§ Exercise goal
Reproduce the rows word for word, starting at the line that contains "list The rational" and stopping after the line that contains "list Relying excessively".

§ Data records
+---+

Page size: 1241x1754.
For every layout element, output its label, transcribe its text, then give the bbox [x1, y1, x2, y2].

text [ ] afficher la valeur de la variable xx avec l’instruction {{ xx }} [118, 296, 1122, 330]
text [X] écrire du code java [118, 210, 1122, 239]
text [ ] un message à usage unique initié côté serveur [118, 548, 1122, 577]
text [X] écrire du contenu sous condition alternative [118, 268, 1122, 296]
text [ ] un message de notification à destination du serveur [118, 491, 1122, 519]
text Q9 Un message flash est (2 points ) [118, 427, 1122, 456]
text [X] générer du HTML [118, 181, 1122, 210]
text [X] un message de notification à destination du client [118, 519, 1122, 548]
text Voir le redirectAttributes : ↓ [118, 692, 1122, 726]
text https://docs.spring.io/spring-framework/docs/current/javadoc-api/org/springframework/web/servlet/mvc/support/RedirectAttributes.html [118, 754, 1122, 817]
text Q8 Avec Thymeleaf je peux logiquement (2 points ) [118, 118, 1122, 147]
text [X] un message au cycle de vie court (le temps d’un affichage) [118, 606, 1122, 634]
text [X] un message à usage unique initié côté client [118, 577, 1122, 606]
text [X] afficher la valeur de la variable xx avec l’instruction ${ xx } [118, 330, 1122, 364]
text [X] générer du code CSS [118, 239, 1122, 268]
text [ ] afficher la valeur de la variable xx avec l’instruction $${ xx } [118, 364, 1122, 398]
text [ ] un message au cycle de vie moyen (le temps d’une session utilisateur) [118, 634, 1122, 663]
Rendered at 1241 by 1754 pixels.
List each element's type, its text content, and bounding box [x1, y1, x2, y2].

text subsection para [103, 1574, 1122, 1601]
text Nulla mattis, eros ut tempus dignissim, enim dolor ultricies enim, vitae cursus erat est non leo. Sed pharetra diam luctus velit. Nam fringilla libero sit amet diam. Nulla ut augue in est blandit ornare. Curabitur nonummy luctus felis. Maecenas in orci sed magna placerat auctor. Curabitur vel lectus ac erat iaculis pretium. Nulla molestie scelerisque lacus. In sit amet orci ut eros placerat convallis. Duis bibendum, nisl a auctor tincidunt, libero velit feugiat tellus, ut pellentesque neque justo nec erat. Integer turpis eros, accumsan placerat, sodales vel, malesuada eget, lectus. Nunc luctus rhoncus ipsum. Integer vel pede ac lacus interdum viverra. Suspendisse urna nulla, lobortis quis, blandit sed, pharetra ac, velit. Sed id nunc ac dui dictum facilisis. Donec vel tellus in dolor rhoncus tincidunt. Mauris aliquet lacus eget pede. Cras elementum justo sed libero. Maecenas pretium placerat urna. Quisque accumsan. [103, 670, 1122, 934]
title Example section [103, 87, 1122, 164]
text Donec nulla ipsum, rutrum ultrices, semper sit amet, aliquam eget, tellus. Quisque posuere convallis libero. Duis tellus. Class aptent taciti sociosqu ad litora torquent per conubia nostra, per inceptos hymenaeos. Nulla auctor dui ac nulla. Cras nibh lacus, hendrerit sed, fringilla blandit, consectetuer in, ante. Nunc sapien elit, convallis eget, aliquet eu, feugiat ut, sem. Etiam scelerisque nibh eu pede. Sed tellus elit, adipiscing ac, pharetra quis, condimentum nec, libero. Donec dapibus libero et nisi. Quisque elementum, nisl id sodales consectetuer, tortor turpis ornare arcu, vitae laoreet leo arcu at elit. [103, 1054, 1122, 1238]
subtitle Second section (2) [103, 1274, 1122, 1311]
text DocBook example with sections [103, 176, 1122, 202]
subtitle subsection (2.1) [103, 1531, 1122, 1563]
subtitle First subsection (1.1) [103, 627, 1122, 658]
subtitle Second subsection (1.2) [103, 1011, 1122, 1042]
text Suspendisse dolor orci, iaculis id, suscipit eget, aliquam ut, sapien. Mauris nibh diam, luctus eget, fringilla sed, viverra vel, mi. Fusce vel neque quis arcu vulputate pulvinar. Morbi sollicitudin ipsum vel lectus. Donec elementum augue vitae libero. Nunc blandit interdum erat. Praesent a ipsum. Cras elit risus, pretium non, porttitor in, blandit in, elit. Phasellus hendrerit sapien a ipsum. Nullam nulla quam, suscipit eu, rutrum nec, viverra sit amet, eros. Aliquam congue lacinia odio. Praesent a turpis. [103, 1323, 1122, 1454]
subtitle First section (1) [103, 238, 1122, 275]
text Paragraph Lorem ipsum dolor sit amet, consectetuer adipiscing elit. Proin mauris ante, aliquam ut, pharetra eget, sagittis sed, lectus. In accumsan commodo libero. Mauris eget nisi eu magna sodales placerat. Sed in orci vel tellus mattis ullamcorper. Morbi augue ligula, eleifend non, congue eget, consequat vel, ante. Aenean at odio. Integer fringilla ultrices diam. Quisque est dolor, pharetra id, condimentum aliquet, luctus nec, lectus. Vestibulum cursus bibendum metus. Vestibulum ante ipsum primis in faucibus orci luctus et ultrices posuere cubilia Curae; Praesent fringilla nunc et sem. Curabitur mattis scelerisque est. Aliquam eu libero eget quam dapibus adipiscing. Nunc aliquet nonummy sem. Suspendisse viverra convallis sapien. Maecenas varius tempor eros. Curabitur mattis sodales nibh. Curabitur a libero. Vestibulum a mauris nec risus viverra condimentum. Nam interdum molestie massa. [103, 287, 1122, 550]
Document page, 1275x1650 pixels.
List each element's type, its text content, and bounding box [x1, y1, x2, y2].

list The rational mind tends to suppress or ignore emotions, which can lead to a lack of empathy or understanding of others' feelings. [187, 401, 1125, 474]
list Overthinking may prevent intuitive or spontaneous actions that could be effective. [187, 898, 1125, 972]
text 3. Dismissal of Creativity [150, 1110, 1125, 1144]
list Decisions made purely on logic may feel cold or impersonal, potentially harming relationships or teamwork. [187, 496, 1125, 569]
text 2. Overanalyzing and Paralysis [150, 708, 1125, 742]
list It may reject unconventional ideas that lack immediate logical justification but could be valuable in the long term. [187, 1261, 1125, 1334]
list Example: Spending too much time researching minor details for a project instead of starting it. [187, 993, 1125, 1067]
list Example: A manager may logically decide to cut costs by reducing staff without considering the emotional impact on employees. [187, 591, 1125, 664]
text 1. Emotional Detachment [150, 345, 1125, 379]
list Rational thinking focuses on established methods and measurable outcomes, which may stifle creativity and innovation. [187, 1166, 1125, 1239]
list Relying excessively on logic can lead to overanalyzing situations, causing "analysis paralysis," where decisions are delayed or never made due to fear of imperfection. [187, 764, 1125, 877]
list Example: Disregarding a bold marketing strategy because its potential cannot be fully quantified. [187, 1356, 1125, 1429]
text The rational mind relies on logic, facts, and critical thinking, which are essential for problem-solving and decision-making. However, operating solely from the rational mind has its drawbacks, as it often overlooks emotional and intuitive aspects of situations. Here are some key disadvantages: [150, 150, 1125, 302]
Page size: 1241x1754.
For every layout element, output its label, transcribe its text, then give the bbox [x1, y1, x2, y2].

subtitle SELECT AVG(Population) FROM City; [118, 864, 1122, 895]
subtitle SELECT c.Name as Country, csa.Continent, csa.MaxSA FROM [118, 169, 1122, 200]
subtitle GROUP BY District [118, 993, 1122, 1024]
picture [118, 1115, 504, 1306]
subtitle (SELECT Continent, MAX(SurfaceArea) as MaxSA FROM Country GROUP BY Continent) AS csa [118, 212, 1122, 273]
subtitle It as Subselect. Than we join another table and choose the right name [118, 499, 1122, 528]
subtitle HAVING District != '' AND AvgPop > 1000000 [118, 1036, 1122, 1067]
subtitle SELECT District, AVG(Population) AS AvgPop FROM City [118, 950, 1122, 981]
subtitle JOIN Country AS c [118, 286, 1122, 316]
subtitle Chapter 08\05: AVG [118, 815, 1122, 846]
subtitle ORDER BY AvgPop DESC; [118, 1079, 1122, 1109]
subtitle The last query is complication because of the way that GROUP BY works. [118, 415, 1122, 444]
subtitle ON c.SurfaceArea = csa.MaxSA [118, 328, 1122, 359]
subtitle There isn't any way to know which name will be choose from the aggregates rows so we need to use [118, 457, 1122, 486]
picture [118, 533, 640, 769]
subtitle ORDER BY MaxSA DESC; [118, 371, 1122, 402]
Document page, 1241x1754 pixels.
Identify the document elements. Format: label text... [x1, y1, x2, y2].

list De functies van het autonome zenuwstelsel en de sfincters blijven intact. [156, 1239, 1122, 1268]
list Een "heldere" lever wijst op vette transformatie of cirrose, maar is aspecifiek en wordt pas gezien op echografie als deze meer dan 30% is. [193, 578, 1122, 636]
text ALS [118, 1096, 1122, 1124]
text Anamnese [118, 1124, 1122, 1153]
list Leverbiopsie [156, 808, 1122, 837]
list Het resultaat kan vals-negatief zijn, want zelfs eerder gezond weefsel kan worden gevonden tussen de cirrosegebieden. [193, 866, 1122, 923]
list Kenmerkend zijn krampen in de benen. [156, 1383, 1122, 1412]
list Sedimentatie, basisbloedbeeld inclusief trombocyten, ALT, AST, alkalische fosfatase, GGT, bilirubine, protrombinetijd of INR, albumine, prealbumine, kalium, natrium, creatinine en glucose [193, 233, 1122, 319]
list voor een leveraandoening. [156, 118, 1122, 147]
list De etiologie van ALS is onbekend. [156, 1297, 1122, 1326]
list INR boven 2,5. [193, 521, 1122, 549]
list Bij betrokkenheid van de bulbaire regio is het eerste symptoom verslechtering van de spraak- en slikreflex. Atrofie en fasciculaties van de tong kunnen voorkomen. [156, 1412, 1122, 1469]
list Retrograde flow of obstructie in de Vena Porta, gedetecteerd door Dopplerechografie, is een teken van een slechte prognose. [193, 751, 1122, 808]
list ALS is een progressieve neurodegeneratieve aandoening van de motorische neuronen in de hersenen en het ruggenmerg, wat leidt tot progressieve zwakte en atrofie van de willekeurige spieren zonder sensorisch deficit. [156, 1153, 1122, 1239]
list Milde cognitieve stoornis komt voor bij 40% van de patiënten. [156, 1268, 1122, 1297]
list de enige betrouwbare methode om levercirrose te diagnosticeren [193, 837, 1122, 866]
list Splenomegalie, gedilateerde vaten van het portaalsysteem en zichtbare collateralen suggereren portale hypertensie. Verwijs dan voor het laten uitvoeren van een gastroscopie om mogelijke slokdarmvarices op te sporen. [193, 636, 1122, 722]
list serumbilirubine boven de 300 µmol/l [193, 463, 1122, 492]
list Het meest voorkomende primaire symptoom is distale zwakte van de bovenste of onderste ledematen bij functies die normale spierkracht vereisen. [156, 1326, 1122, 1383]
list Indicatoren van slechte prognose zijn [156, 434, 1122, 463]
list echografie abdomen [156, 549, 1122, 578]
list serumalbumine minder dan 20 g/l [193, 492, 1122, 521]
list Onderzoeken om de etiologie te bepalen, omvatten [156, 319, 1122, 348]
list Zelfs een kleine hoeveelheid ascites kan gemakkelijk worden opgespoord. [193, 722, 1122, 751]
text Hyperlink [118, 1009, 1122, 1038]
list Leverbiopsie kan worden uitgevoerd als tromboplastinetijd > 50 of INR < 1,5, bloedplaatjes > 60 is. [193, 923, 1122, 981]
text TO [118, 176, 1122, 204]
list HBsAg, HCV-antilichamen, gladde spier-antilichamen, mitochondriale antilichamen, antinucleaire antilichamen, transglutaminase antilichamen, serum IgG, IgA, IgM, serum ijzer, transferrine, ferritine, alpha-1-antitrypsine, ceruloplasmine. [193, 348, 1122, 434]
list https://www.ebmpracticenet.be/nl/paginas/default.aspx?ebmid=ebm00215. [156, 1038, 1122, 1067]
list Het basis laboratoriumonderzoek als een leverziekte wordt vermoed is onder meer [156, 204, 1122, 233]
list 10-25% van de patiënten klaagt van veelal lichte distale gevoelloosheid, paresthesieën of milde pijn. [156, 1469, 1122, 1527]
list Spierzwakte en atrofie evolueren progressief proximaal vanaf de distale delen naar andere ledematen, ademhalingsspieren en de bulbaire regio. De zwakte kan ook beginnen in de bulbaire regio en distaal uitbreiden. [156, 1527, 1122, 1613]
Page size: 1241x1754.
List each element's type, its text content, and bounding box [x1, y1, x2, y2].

+---+

§ Finished answer
list The rational mind tends to suppress or ignore emotions, which can lead to a lack of empathy or understanding of others' feelings. [187, 401, 1125, 474]
list Overthinking may prevent intuitive or spontaneous actions that could be effective. [187, 898, 1125, 972]
text 3. Dismissal of Creativity [150, 1110, 1125, 1144]
list Decisions made purely on logic may feel cold or impersonal, potentially harming relationships or teamwork. [187, 496, 1125, 569]
text 2. Overanalyzing and Paralysis [150, 708, 1125, 742]
list It may reject unconventional ideas that lack immediate logical justification but could be valuable in the long term. [187, 1261, 1125, 1334]
list Example: Spending too much time researching minor details for a project instead of starting it. [187, 993, 1125, 1067]
list Example: A manager may logically decide to cut costs by reducing staff without considering the emotional impact on employees. [187, 591, 1125, 664]
text 1. Emotional Detachment [150, 345, 1125, 379]
list Rational thinking focuses on established methods and measurable outcomes, which may stifle creativity and innovation. [187, 1166, 1125, 1239]
list Relying excessively on logic can lead to overanalyzing situations, causing "analysis paralysis," where decisions are delayed or never made due to fear of imperfection. [187, 764, 1125, 877]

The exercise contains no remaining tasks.